The past few years have seen many international brands improving the way they approach customer interactions, but this hasn’t always translated to brand success. For instance, smart, AI-powered and natural language processing (NLP) reliant bots may not always be as effective in solving customer service queries compared to simpler rules-based chatbots.
For this reason, many well-known brands (such as Amazon) are now favouring implementing rules-based chatbots (over so-called “smart bots”) to provide more accurate responses and resolve queries more efficiently. A rules-based chatbot, for example, doesn’t need to interpret questions – responses are programmed and predetermined which adds an element of reliability and consistency – and if a bot is unable to assist the customer, the query can be directed to a live customer service or sales agent for resolution.
Where the application of AI is still being refined, particularly in interpreting human intentions and behaviour according to NLP, actual human assistants are still necessary to address more complicated queries that require human qualities such as reasoning or insight. Ultimately, we’re moving towards an environment where human agents won’t be required to handle all forms of communication, particularly those simple repetitive queries that may be more efficiently performed via automation or self-service.
In the contact centre environment, a cohesive system must be in place to ensure that there’s a seamless link between human and machine-based interactions, as well as any manual and automated tasks within a broader process that needs to completed.
Global fast-food giant McDonald's recently opened a restaurant in Chicago that embraces self-service in a way that is different to other outlets: from ordering to checkout, the process is designed to be seamless and simplified by using self-order kiosks, table service, and mobile orders and payments. Amazon’s supermarket concept, Amazon Go, takes this a step further with the launch of their two Seattle stores, with no checkout operators, waiting in line, or self-service kiosks – all purchases are entirely app-based to embrace the “grab and go” philosophy of a hassle-free shopping experience.
But where does this leave traditional retail environments? Amazon Go stores bridge the gap between e-tail and retail, thus combining digital and physical customer behavioural and profile data to paint a more holistic view of their customers. The concept also aims to remove friction and pain points during the customer journey (e.g. no payment or checkout process needed) – is this now the new ultimate and preferred experience of the ever-evolving digitally-savvy consumer?

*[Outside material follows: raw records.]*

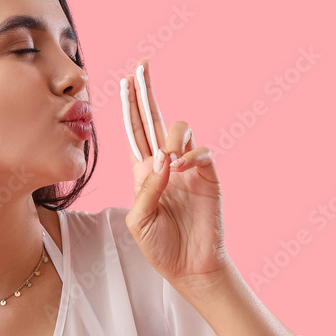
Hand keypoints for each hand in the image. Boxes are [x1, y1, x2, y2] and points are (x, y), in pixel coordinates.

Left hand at [121, 57, 230, 290]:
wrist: (190, 268)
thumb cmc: (161, 247)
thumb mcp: (139, 221)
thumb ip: (146, 189)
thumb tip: (163, 159)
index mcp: (143, 172)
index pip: (135, 132)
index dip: (130, 106)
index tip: (126, 80)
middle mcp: (165, 164)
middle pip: (155, 119)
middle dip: (147, 92)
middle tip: (142, 67)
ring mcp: (188, 168)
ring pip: (181, 130)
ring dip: (172, 137)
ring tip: (168, 159)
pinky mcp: (209, 177)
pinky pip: (203, 152)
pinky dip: (193, 155)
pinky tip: (183, 168)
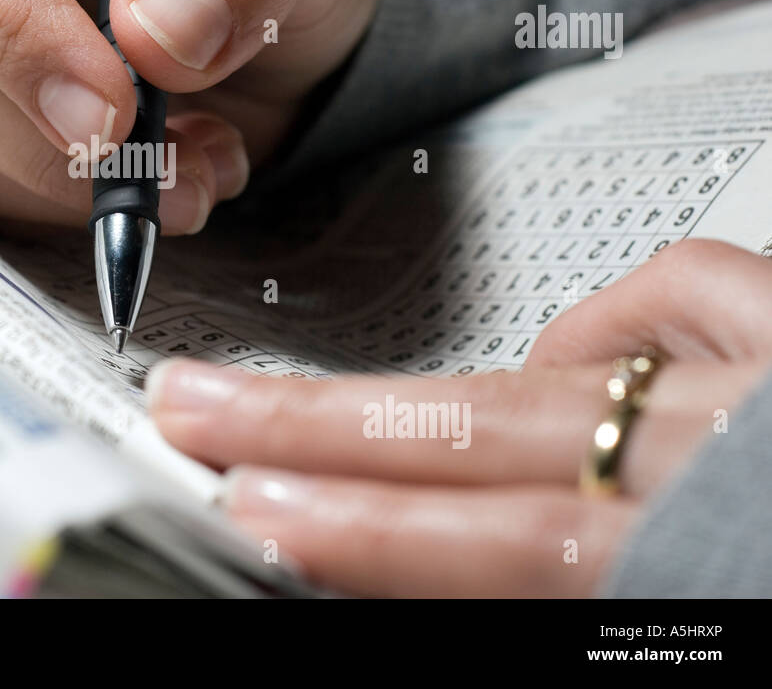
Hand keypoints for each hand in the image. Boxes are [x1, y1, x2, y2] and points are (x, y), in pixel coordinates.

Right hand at [148, 239, 771, 594]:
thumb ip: (576, 597)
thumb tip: (445, 573)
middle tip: (205, 403)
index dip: (351, 526)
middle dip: (320, 425)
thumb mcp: (695, 630)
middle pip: (485, 434)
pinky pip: (689, 293)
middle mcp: (734, 467)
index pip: (488, 547)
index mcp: (698, 572)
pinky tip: (580, 360)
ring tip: (381, 420)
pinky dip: (607, 325)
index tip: (247, 507)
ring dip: (454, 388)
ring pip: (568, 356)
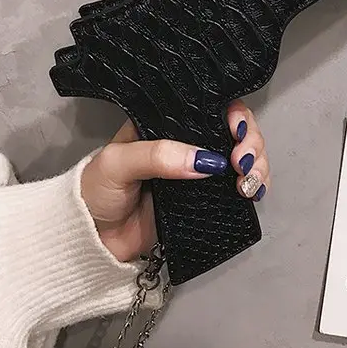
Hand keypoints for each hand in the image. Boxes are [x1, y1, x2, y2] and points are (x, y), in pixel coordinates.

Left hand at [80, 100, 270, 261]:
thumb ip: (158, 155)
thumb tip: (205, 160)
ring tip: (249, 182)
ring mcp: (199, 173)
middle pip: (234, 131)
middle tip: (242, 163)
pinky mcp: (205, 202)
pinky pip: (237, 189)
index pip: (210, 107)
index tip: (236, 130)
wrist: (89, 240)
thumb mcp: (119, 162)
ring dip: (256, 165)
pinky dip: (253, 188)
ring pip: (242, 159)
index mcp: (167, 123)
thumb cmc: (96, 190)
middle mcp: (188, 143)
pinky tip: (253, 193)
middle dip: (250, 142)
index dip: (232, 114)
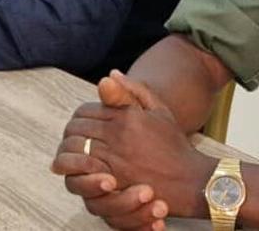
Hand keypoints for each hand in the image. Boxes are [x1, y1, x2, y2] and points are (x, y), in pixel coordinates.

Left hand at [52, 71, 211, 226]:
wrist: (189, 180)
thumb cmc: (174, 145)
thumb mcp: (159, 110)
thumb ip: (133, 90)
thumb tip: (109, 74)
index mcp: (126, 116)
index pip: (84, 111)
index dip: (80, 116)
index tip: (83, 123)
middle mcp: (117, 136)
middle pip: (75, 129)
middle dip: (71, 132)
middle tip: (75, 138)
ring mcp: (113, 160)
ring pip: (73, 149)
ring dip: (68, 150)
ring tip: (73, 152)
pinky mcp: (112, 183)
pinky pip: (80, 172)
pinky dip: (72, 168)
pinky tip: (73, 169)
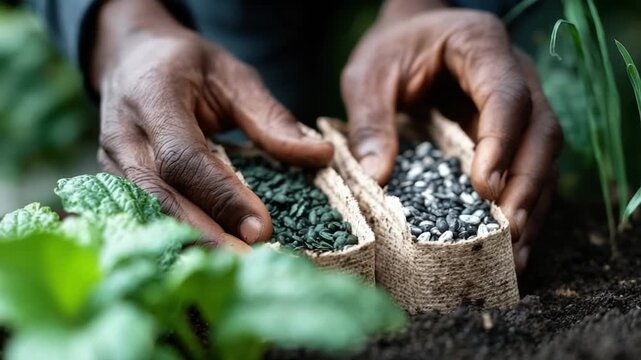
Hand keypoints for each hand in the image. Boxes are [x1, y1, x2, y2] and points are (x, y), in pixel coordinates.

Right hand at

While the introduction of certain technologies does allow for more automation and self-service options, it’s important to not lose sight of one of the key objectives of introducing smart technology in retail – to promote personalisation and CX. It’s not just about getting the customer from product choice to check out quickly and efficiently, but it is also to replicate that corner-store experience where the customer feels that they are being recognised as an individual and valued.
Data-driven processes and insights contribute towards creating an experience that is more intimate and in line with customer preferences, but will businesses ever completely replicate and replace the personalisation we experience from local shopkeepers (e.g. hardware stores or butchers) at scale?
As more technologies are introduced, and the demands of customers increase, we are creating additional complexities that restrict our ability to manage the customer experience effectively. While the difficulty of the challenge remains, breaking goals and objectives down into small manageable steps and doing the simple things well is ultimately the first step in achieving CX excellence.
The goal, as always in retail, is to boost productivity and efficiency and provide opportunities to increase the bottom line, but never at the cost of CX, which remains a priority that will result in ongoing company growth.